A still from The Householder |
The dialogue dwells continually on money, the naming of sums echoing the way Prem must count every rupee. His monthly salary is ₹180, his rent ₹60 and repairing the ceiling fan will cost a princely ₹10. Eventually Prem gathers the courage to appeal for a raise, but he is shooed away by his principal’s shrewish wife. When he begs his landlord (Pinchoo Kapoor) to reduce his rent, the alcoholic Sehgal reads his petition, only to break into a bizarre drunken soliloquy. “The cost of living has gone up terribly. Sixty rupees for a bottle of whiskey!” And as poor baffled Prem looks on, Sehgal continues as if in a trance: “Sugar one rupee a seer, rice one for a seer, oranges three rupees a dozen, apples four rupees a pound...”
Tere Ghar ke Saamne talks money, too. And if Sehgal’s spending the whole of Prem’s rent on a bottle of Vat 69 seemed ironic, TGKS evokes a world even farther from the lowly lecturer’s. The film opens at a government auction for “Dehli ki behtereen locality ka behtareen plot”. Lala Jagannath (Om Prakash) outbids Seth Karamchand (Harindranath Chattopadhyay) on a highly valued front-wala plot. But the pugnacious Karamchand, not to be outdone, returns to bid the same amount on the lesser-valued back plot. As he announces to his appalled wife, “Shaan bhi koi cheez hoti hai (there is such a thing as grandeur).”

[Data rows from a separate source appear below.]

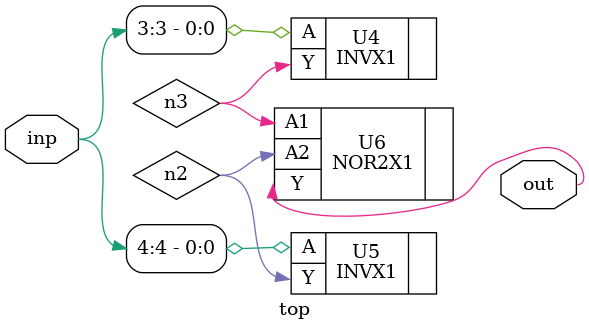
<source format=sv>


module top ( inp, out );
  input [4:0] inp;
  output out;
  wire   n2, n3;

  INVX1 U4 ( .A(inp[3]), .Y(n3) );
  INVX1 U5 ( .A(inp[4]), .Y(n2) );
  NOR2X1 U6 ( .A1(n3), .A2(n2), .Y(out) );
endmodule


</source>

The level of irrationality is as high as the stakes. When Dev Anand (playing the foreign-returned architect Rakesh) asks about the adjoining plot, Nutan (playing Karamchand’s daughter Sulekha) wrinkles her nose in disgust. “Don’t talk about that.” “But why?” “Because it’s cheaper than ours. Theirs is two lakh, and ours two lakh one thousand!”

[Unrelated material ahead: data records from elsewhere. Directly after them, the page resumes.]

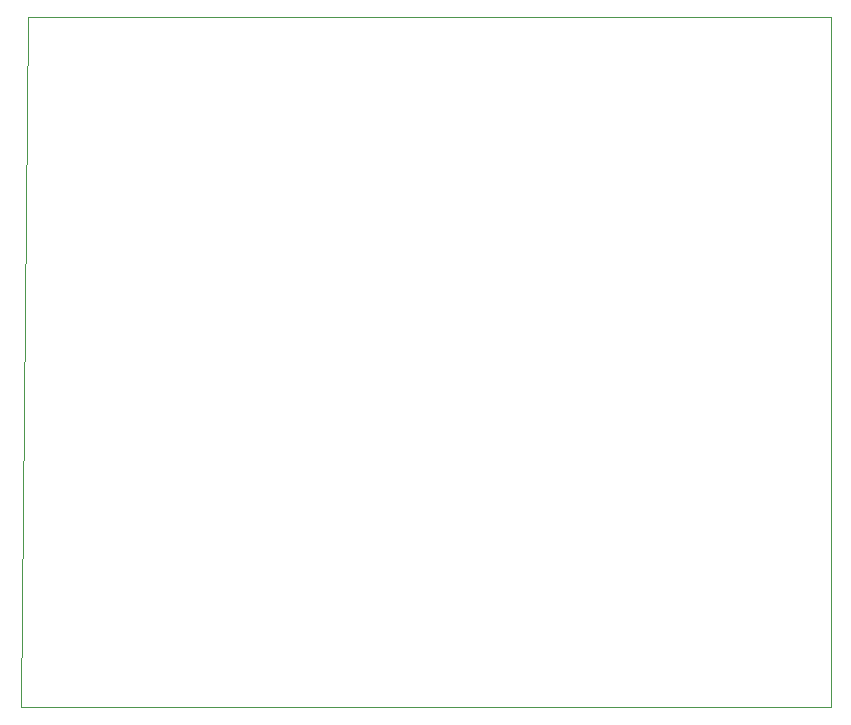
<source format=gbr>
G04 #@! TF.GenerationSoftware,KiCad,Pcbnew,(5.1.5)-3*
G04 #@! TF.CreationDate,2020-06-01T17:25:32+02:00*
G04 #@! TF.ProjectId,aurduino_ng,61757264-7569-46e6-9f5f-6e672e6b6963,rev?*
G04 #@! TF.SameCoordinates,Original*
G04 #@! TF.FileFunction,Profile,NP*
%FSLAX46Y46*%
G04 Gerber Fmt 4.6, Leading zero omitted, Abs format (unit mm)*
G04 Created by KiCad (PCBNEW (5.1.5)-3) date 2020-06-01 17:25:32*
%MOMM*%
%LPD*%
G04 APERTURE LIST*
%ADD10C,0.050000*%
G04 APERTURE END LIST*
D10*
X177800000Y-81280000D02*
X177800000Y-139700000D01*
X109855000Y-81280000D02*
X177800000Y-81280000D01*
X109220000Y-139700000D02*
X109855000Y-81280000D01*
X177800000Y-139700000D02*
X109220000Y-139700000D01*
M02*

</source>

Yet Tere Ghar ke Saamne was one of 1963’s biggest hits, its effervescent comedy of manners and still memorable songs making it the year’s sixth highest grossing Hindi film. And The Householder, despite its affecting subject, flawless photography by Subrata Mitra (Satyajit Ray’s longtime collaborator) and a final cut apparently by Ray himself, never transcends its stilted characters and caricatured subplots. And it doesn’t help that everyone speaks in English, with no attention to inflections of class.

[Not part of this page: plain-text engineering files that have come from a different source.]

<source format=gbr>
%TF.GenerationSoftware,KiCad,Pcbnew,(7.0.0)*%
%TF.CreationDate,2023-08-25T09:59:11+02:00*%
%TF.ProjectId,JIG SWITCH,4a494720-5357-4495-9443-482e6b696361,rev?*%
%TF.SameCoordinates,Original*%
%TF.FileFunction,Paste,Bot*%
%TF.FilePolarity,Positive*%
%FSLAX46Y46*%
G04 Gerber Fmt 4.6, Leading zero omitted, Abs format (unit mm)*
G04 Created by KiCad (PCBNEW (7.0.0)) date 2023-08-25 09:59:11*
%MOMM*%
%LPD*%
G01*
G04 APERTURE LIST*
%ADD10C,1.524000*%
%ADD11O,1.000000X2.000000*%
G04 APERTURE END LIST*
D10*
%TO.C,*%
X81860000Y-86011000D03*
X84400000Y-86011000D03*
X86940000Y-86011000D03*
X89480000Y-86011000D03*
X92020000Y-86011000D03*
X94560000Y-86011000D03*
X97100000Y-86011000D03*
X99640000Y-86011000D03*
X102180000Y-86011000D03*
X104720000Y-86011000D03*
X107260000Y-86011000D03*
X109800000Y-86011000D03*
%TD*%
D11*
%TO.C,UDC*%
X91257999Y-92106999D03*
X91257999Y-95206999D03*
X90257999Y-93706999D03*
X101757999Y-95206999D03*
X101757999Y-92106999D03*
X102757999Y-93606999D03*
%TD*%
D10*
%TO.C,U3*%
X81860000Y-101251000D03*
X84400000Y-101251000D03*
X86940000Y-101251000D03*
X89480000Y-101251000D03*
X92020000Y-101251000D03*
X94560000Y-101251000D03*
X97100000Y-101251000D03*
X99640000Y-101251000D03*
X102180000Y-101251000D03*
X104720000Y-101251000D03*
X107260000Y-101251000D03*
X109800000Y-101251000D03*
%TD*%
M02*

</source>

The Householder, even at its best, has a stodgy, one-note quality. TGKS seems to invite multiple readings. When Prem and Indu get off their bus amidst the ruins of Mehrauli, Prem remarks with pleasure on how quiet it is. But it is only an instant before his brain begins to count paisas again: “I’m sure rents are low (here). It would be economical for us.” Meanwhile, when Rakesh and Sulekha in Tere Ghar ke Saamne whiz past the same Mehrauli ruins in a car, they arrive in a village home. Rakesh offers to pay for the home-cooked meal, the old woman refuses. It’s a cue for him to applaud the non-money-mindedness of the poor as against the unprincipled avarice of the rich — before leaving money “for the oil that burns in the diya she lights for God”. The possibility of cloyingness is averted a minute later, when Sulekha rejects his proposal and a miffed Rakesh declares he will be waiting for the ₹5 he’s just spent on her roti — the money-mindedness of the rich has just been brilliantly, ever-so-lightly underlined.
The song-less film whose characters reminisce about watching Hindi films is the one that got reviewed in the New York Times. The mainstream hit was seen as mere fluff. But somehow the film about elite houseowners tells us more things about ourselves than the one about the sad householder.